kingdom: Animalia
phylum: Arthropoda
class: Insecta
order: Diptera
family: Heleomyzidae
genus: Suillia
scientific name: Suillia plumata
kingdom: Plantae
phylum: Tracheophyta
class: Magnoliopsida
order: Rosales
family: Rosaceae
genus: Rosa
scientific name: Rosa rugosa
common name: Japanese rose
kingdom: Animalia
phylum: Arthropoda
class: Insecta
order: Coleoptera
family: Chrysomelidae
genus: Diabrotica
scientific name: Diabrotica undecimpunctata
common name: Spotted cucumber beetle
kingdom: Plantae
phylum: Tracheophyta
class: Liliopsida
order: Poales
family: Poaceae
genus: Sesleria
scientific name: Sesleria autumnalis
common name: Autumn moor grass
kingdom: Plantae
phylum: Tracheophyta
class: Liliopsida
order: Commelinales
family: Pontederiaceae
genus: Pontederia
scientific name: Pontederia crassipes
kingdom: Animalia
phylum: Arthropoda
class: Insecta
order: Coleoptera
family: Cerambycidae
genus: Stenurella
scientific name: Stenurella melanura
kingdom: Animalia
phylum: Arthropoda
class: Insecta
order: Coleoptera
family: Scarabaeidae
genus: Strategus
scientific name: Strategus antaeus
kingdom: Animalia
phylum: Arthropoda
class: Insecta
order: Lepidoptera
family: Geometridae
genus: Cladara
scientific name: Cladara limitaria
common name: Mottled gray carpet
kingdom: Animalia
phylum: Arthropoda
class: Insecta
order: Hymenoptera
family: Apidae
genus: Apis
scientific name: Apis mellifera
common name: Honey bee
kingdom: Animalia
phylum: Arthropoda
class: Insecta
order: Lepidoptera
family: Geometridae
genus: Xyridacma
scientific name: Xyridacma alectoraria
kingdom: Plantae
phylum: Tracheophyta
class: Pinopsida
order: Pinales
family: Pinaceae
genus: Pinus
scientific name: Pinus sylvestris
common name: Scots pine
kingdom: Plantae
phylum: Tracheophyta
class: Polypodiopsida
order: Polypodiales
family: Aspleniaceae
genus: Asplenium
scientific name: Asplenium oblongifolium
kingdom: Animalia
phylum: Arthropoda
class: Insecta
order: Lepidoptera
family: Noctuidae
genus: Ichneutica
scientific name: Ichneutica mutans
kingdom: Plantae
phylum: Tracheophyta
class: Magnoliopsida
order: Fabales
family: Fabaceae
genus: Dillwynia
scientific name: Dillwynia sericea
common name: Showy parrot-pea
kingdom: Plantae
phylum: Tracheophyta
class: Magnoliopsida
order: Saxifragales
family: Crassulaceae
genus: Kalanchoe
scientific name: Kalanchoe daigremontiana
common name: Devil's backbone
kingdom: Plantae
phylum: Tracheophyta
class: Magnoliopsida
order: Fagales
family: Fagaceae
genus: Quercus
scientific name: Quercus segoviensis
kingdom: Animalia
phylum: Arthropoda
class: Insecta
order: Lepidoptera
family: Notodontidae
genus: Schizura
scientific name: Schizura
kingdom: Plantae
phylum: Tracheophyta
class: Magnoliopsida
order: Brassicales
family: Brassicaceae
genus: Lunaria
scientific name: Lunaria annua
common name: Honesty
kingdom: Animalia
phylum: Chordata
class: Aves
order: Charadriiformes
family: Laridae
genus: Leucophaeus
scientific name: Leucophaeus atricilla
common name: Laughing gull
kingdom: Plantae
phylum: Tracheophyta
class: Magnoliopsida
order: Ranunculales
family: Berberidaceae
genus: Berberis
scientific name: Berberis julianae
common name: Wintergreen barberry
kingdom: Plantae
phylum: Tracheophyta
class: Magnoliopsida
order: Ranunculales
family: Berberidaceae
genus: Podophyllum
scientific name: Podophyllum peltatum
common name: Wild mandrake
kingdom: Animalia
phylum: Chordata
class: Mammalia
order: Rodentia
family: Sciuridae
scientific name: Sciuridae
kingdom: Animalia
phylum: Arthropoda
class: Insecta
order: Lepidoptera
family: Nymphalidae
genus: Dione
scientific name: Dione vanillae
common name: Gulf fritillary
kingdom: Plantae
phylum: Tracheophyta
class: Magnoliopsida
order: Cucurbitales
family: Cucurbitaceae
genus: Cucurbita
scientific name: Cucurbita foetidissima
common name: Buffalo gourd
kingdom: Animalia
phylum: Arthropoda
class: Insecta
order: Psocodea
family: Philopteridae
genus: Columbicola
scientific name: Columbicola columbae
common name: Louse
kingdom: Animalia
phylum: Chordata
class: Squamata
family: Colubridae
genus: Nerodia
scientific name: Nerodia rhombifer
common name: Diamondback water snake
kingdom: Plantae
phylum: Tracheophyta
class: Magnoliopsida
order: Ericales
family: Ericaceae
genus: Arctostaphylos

::::::

**Tujuan Tugas**
Ganti setiap "scientific name" dengan "nama ilmiah" di semua baris di atas, lalu tulis ulang baris-baris itu tanpa mengubah bagian lainnya.

**Hasil Latihan**
kingdom: Animalia
phylum: Arthropoda
class: Insecta
order: Diptera
family: Heleomyzidae
genus: Suillia
nama ilmiah: Suillia plumata
kingdom: Plantae
phylum: Tracheophyta
class: Magnoliopsida
order: Rosales
family: Rosaceae
genus: Rosa
nama ilmiah: Rosa rugosa
common name: Japanese rose
kingdom: Animalia
phylum: Arthropoda
class: Insecta
order: Coleoptera
family: Chrysomelidae
genus: Diabrotica
nama ilmiah: Diabrotica undecimpunctata
common name: Spotted cucumber beetle
kingdom: Plantae
phylum: Tracheophyta
class: Liliopsida
order: Poales
family: Poaceae
genus: Sesleria
nama ilmiah: Sesleria autumnalis
common name: Autumn moor grass
kingdom: Plantae
phylum: Tracheophyta
class: Liliopsida
order: Commelinales
family: Pontederiaceae
genus: Pontederia
nama ilmiah: Pontederia crassipes
kingdom: Animalia
phylum: Arthropoda
class: Insecta
order: Coleoptera
family: Cerambycidae
genus: Stenurella
nama ilmiah: Stenurella melanura
kingdom: Animalia
phylum: Arthropoda
class: Insecta
order: Coleoptera
family: Scarabaeidae
genus: Strategus
nama ilmiah: Strategus antaeus
kingdom: Animalia
phylum: Arthropoda
class: Insecta
order: Lepidoptera
family: Geometridae
genus: Cladara
nama ilmiah: Cladara limitaria
common name: Mottled gray carpet
kingdom: Animalia
phylum: Arthropoda
class: Insecta
order: Hymenoptera
family: Apidae
genus: Apis
nama ilmiah: Apis mellifera
common name: Honey bee
kingdom: Animalia
phylum: Arthropoda
class: Insecta
order: Lepidoptera
family: Geometridae
genus: Xyridacma
nama ilmiah: Xyridacma alectoraria
kingdom: Plantae
phylum: Tracheophyta
class: Pinopsida
order: Pinales
family: Pinaceae
genus: Pinus
nama ilmiah: Pinus sylvestris
common name: Scots pine
kingdom: Plantae
phylum: Tracheophyta
class: Polypodiopsida
order: Polypodiales
family: Aspleniaceae
genus: Asplenium
nama ilmiah: Asplenium oblongifolium
kingdom: Animalia
phylum: Arthropoda
class: Insecta
order: Lepidoptera
family: Noctuidae
genus: Ichneutica
nama ilmiah: Ichneutica mutans
kingdom: Plantae
phylum: Tracheophyta
class: Magnoliopsida
order: Fabales
family: Fabaceae
genus: Dillwynia
nama ilmiah: Dillwynia sericea
common name: Showy parrot-pea
kingdom: Plantae
phylum: Tracheophyta
class: Magnoliopsida
order: Saxifragales
family: Crassulaceae
genus: Kalanchoe
nama ilmiah: Kalanchoe daigremontiana
common name: Devil's backbone
kingdom: Plantae
phylum: Tracheophyta
class: Magnoliopsida
order: Fagales
family: Fagaceae
genus: Quercus
nama ilmiah: Quercus segoviensis
kingdom: Animalia
phylum: Arthropoda
class: Insecta
order: Lepidoptera
family: Notodontidae
genus: Schizura
nama ilmiah: Schizura
kingdom: Plantae
phylum: Tracheophyta
class: Magnoliopsida
order: Brassicales
family: Brassicaceae
genus: Lunaria
nama ilmiah: Lunaria annua
common name: Honesty
kingdom: Animalia
phylum: Chordata
class: Aves
order: Charadriiformes
family: Laridae
genus: Leucophaeus
nama ilmiah: Leucophaeus atricilla
common name: Laughing gull
kingdom: Plantae
phylum: Tracheophyta
class: Magnoliopsida
order: Ranunculales
family: Berberidaceae
genus: Berberis
nama ilmiah: Berberis julianae
common name: Wintergreen barberry
kingdom: Plantae
phylum: Tracheophyta
class: Magnoliopsida
order: Ranunculales
family: Berberidaceae
genus: Podophyllum
nama ilmiah: Podophyllum peltatum
common name: Wild mandrake
kingdom: Animalia
phylum: Chordata
class: Mammalia
order: Rodentia
family: Sciuridae
nama ilmiah: Sciuridae
kingdom: Animalia
phylum: Arthropoda
class: Insecta
order: Lepidoptera
family: Nymphalidae
genus: Dione
nama ilmiah: Dione vanillae
common name: Gulf fritillary
kingdom: Plantae
phylum: Tracheophyta
class: Magnoliopsida
order: Cucurbitales
family: Cucurbitaceae
genus: Cucurbita
nama ilmiah: Cucurbita foetidissima
common name: Buffalo gourd
kingdom: Animalia
phylum: Arthropoda
class: Insecta
order: Psocodea
family: Philopteridae
genus: Columbicola
nama ilmiah: Columbicola columbae
common name: Louse
kingdom: Animalia
phylum: Chordata
class: Squamata
family: Colubridae
genus: Nerodia
nama ilmiah: Nerodia rhombifer
common name: Diamondback water snake
kingdom: Plantae
phylum: Tracheophyta
class: Magnoliopsida
order: Ericales
family: Ericaceae
genus: Arctostaphylos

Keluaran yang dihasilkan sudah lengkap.